The Evidence Behind MedXtract
Peer-reviewed research shows how much time is lost to documentation and how error-prone manual data entry can be.
1. Time Burden
2+ hours of clerical work per 1 hour with patients
Multiple studies consistently show physicians spend more time in the EHR and on desk work than face-to-face care, and this trend has persisted.
For every 1 hour of direct care, physicians spend ~2 additional hours on EHR/desk work; plus 1–2 hours after hours.
- Sinsky, C., et al. (2016). Allocation of Physician Time in Ambulatory Practice: A Time and Motion Study in 4 Specialties.. Annals of Internal Medicine, 165(11), 753–760.
PCPs spend ~5.9 of 11.4 daily hours in the EHR; ~1.4 hours occur after clinic.

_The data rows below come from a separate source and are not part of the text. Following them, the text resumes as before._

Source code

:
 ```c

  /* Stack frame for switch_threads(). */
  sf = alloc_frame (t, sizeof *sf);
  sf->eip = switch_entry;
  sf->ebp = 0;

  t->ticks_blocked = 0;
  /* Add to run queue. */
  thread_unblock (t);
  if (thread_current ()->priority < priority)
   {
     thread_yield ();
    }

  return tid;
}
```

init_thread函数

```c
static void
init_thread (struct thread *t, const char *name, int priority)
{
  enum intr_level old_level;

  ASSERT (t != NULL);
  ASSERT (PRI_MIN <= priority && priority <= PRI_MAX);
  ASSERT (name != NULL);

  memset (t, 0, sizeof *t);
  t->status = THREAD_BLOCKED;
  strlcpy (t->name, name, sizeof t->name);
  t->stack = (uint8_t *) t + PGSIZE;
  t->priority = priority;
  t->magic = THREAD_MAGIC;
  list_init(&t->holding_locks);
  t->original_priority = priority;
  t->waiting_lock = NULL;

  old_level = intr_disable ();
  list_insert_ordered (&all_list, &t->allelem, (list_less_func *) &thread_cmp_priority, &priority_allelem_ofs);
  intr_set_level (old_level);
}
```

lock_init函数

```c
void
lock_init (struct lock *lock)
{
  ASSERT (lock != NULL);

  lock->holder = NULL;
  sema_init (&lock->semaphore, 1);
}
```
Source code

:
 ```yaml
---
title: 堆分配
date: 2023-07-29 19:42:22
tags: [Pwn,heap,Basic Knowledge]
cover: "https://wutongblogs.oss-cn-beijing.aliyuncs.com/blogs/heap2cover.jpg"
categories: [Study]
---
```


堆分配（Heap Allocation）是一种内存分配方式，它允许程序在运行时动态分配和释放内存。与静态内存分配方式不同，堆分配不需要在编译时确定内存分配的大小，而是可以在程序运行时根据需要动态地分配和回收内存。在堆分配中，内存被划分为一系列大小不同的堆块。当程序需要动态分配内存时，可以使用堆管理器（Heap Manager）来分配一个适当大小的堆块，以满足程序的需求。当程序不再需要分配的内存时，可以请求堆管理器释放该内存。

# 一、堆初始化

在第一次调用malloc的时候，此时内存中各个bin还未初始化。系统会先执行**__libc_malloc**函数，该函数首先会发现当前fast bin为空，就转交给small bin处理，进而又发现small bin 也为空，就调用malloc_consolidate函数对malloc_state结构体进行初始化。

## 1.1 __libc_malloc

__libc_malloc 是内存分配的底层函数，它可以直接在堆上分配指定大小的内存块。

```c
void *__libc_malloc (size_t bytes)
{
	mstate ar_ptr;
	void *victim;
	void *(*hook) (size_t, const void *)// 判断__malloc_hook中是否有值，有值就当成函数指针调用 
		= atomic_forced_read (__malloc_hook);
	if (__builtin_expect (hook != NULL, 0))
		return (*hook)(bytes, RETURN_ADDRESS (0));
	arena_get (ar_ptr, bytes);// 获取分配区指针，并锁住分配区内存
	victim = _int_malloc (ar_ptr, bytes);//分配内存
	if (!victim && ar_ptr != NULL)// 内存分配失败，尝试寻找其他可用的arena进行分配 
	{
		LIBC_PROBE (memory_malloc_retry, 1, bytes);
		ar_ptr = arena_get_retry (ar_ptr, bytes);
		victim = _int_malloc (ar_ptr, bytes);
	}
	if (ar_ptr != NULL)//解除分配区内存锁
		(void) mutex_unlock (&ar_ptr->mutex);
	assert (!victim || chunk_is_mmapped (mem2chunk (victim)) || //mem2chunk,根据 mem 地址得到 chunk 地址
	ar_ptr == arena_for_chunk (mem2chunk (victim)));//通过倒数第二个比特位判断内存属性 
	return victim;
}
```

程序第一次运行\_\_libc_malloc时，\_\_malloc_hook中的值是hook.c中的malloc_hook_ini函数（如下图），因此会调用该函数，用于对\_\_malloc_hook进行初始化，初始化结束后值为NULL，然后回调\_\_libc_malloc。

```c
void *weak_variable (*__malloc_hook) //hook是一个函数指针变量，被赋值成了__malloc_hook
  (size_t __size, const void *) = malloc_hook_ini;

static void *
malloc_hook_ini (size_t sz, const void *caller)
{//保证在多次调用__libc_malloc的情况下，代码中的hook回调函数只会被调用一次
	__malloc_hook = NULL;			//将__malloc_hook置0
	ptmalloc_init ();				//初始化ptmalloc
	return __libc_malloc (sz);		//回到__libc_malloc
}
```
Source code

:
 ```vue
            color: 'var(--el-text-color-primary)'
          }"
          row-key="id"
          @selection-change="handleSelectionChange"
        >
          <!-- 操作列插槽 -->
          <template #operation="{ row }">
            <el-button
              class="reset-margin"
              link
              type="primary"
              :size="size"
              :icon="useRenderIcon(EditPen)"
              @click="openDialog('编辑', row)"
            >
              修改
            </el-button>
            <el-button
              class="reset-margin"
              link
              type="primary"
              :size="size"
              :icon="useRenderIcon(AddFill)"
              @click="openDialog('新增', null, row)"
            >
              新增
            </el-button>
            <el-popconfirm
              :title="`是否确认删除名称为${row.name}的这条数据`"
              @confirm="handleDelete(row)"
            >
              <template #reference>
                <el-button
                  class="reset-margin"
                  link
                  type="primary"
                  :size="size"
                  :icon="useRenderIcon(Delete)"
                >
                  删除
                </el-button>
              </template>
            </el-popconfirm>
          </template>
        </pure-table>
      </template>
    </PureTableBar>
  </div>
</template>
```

- Arndt, B. G., et al. (2017). Tethered to the EHR: Primary Care Physician Workload Assessment Using EHR Event Log Data and Time-Motion Observations.. Annals of Family Medicine, 15(5), 419–426.
The documentation burden has persisted; EHR time and inbox volume remain high from 2019–2023.
- Melnick, E. R., et al. (2024). Trends in Electronic Health Record Time Among Primary Care Physicians, 2019–2023.. Annals of Family Medicine, 22(1), 32–39.
2. Error Rates
~6.6% manual data entry error rate
Manual abstraction introduces avoidable errors that affect billing, compliance, and patient safety. Double-entry helps but is rarely feasible operationally.
Across 93 studies, manual single data entry error rate averaged 6.6%; double entry cut errors to ~0.14%.
- Garza, M., et al. (2023). Data entry error rates in medical record abstraction: a systematic review and meta-analysis.. Journal of Clinical and Translational Science, 7, e228.
Findings replicated: manual abstraction error rates cluster around 5–7% across contexts.
- Garza, M., et al. (2024). Error rates in clinical data abstraction: a meta-analysis of single vs. double entry approaches.. BMC Medical Research Methodology, 24, 172.
Why this matters
- Clinicians lose hours daily to clerical work; automation gives time back to care.
- Manual entry bakes in a 5–7% error rate; automation reduces rework and risk.
- Better data quality improves billing accuracy, audit readiness, and patient safety.